II. QUESTÃO EM DISCUSSÃO
A questão em discussão consiste em definir se a decisão embargada apresenta omissão, contradição ou obscuridade nos termos do art. 1.022 do CPC, a justificar a integração do julgado.
III. RAZÕES DE DECIDIR
Embargos de declaração possuem natureza integrativa e somente se justificam nas hipóteses do art. 1.022 do CPC, quais sejam: suprir omissão, eliminar contradição, esclarecer obscuridade ou corrigir erro material.
O julgador não está obrigado a rebater todas as alegações das partes, bastando enfrentar os pontos relevantes e necessários à formação do convencimento, nos termos do art. 489, § 1º, IV, do CPC.
No caso, o acórdão recorrido analisou as teses da parte, inclusive quanto à regularidade do processo administrativo, concluindo que não foram observadas as garantias do contraditório e da ampla defesa previstas no art. 148 do CTN.
O inconformismo da parte embargante revela mera pretensão de rediscutir fundamentos e conclusões já apreciados, providência inadmissível em sede de embargos declaratórios.
IV. DISPOSITIVO E TESE
Embargos de declaração desacolhidos.
Tese de julgamento:
Embargos de declaração apenas se prestam a sanar obscuridade, contradição, omissão ou erro material na decisão judicial.

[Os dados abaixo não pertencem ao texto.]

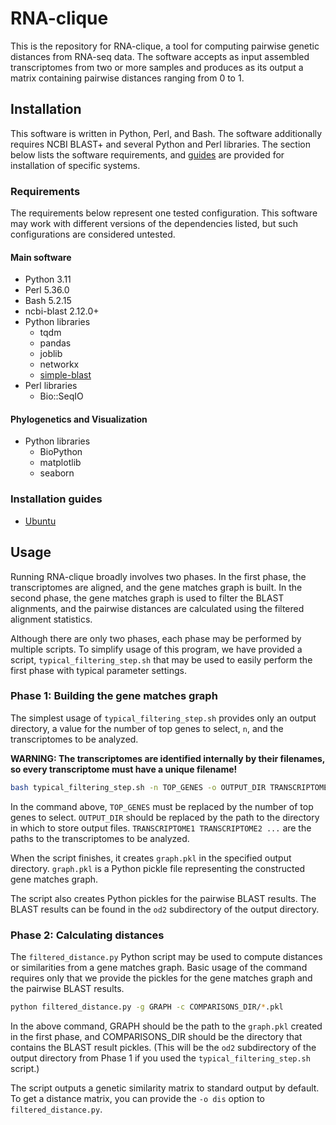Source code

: # RNA-clique

This is the repository for RNA-clique, a tool for computing pairwise genetic distances from RNA-seq data. The software accepts as input assembled transcriptomes from two or more samples and produces as its output a matrix containing pairwise distances ranging from 0 to 1.

## Installation

This software is written in Python, Perl, and Bash. The software additionally requires NCBI BLAST+ and several Python and Perl libraries. The section below lists the software requirements, and [guides](#installation-guides) are provided for installation of specific systems.

### Requirements

The requirements below represent one tested configuration. This software may work with different versions of the dependencies listed, but such configurations are considered untested.

#### Main software

* Python 3.11
* Perl 5.36.0
* Bash 5.2.15
* ncbi-blast 2.12.0+
* Python libraries
  * tqdm
  * pandas
  * joblib
  * networkx
  * [simple-blast](https://github.com/actapia/simple_blast)
* Perl libraries
  * Bio::SeqIO
  
  
#### Phylogenetics and Visualization

* Python libraries
  * BioPython
  * matplotlib
  * seaborn
  

### Installation guides

* [Ubuntu](docs/installation_guides/ubuntu.md)

## Usage

Running RNA-clique broadly involves two phases. In the first phase, the
transcriptomes are aligned, and the gene matches graph is built. In the second
phase, the gene matches graph is used to filter the BLAST alignments, and the
pairwise distances are calculated using the filtered alignment statistics.

Although there are only two phases, each phase may be performed by multiple
scripts. To simplify usage of this program, we have provided a script,
`typical_filtering_step.sh` that may be used to easily perform the first phase
with typical parameter settings.

### Phase 1: Building the gene matches graph

The simplest usage of `typical_filtering_step.sh` provides only an output
directory, a value for the number of top genes to select, `n`, and the
transcriptomes to be analyzed.

**WARNING: The transcriptomes are identified internally by their filenames, so
every transcriptome must have a unique filename!**

```bash
bash typical_filtering_step.sh -n TOP_GENES -o OUTPUT_DIR TRANSCRIPTOME1 TRANSCRIPTOME2 ...
```

In the command above, `TOP_GENES` must be replaced by the number of top genes to
select. `OUTPUT_DIR` should be replaced by the path to the directory in which to
store output files. `TRANSCRIPTOME1 TRANSCRIPTOME2 ...` are the paths to the
transcriptomes to be analyzed.

When the script finishes, it creates `graph.pkl` in the specified output
directory. `graph.pkl` is a Python pickle file representing the constructed
gene matches graph.

The script also creates Python pickles for the pairwise BLAST results. The BLAST
results can be found in the `od2` subdirectory of the output directory.

### Phase 2: Calculating distances

The `filtered_distance.py` Python script may be used to compute distances or
similarities from a gene matches graph. Basic usage of the command requires
only that we provide the pickles for the gene matches graph and the pairwise
BLAST results.

```bash
python filtered_distance.py -g GRAPH -c COMPARISONS_DIR/*.pkl
```

In the above command, GRAPH should be the path to the `graph.pkl` created in the
first phase, and COMPARISONS_DIR should be the directory that contains the BLAST
result pickles. (This will be the `od2` subdirectory of the output directory
from Phase 1 if you used the `typical_filtering_step.sh` script.)

The script outputs a genetic similarity matrix to standard output by default. To
get a distance matrix, you can provide the `-o dis` option to
`filtered_distance.py`.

O julgador não está obrigado a responder a todos os argumentos suscitados pelas partes, desde que enfrente os pontos essenciais ao deslinde da causa.
Não se admite a utilização de embargos de declaração como meio de rediscussão do mérito do julgado.

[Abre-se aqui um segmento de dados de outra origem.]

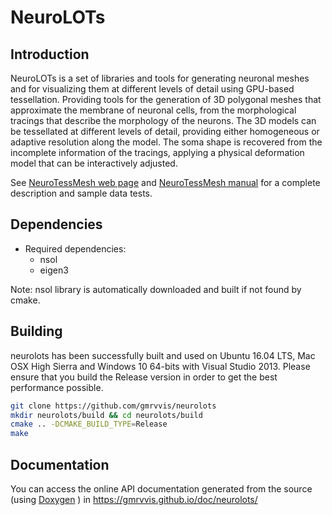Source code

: NeuroLOTs
=====================================================

## Introduction
NeuroLOTs is a set of libraries and tools for generating neuronal meshes and for
visualizing them at different levels of detail using GPU-based tessellation.
Providing tools for the generation of 3D polygonal meshes that approximate the
membrane of neuronal cells, from the morphological tracings that describe the
morphology of the neurons. The 3D models can be tessellated at different levels
of detail, providing either homogeneous or adaptive resolution along the model.
The soma shape is recovered from the incomplete information of the tracings,
applying a physical deformation model that can be interactively adjusted.

See [NeuroTessMesh web page](http://gmrv.es/neurotessmesh/) and
[NeuroTessMesh  manual](http://gmrv.es/neurotessmesh/NeuroTessMeshUserManual.pdf)
for a complete description and sample data tests.

## Dependencies

* Required dependencies:
    * nsol
    * eigen3

Note: nsol library is automatically downloaded and built if not found by cmake.

## Building

neurolots has been successfully built and used on Ubuntu 16.04 LTS, Mac OSX High
Sierra and Windows 10 64-bits with Visual Studio 2013. Please ensure that you
build the Release version in order to get the best performance possible.

```bash
git clone https://github.com/gmrvvis/neurolots
mkdir neurolots/build && cd neurolots/build
cmake .. -DCMAKE_BUILD_TYPE=Release
make
```

## Documentation

You can access the online API documentation generated from the source
(using [Doxygen](http://doxygen.org/) ) in
https://gmrvvis.github.io/doc/neurolots/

Dispositivos relevantes citados: CF/1988, art. 5º, LV; CTN, art. 148; CPC, arts. 489, § 1º, IV, 1.022 e 1.023; Lei nº 9.099/95, art. 48 e art. 49.
Jurisprudência relevante citada: TJRS, Embargos de Declaração Cível nº 70085689040, 19ª Câmara Cível, Rel. Des. Marco Antonio Angelo, j. 10.11.2022; TJRS, Embargos de Declaração Cível nº 71009957895, Turma Recursal da Fazenda Pública, Rel. Juíza Maria Beatriz Londero Madeira, j. 18.10.2022; TJRS, Embargos de Declaração Cível nº 71009433368, Turma Recursal da Fazenda Pública, Rel. Juíza Adriane de Mattos Figueiredo, j. 29.10.2021.
ACÓRDÃO
A 2ª Turma Recursal da Fazenda Pública decidiu, por unanimidade, DESACOLHER os embargos de declaração, nos termos do voto do(a) Relator(a).
Porto Alegre, 23 de setembro de 2025.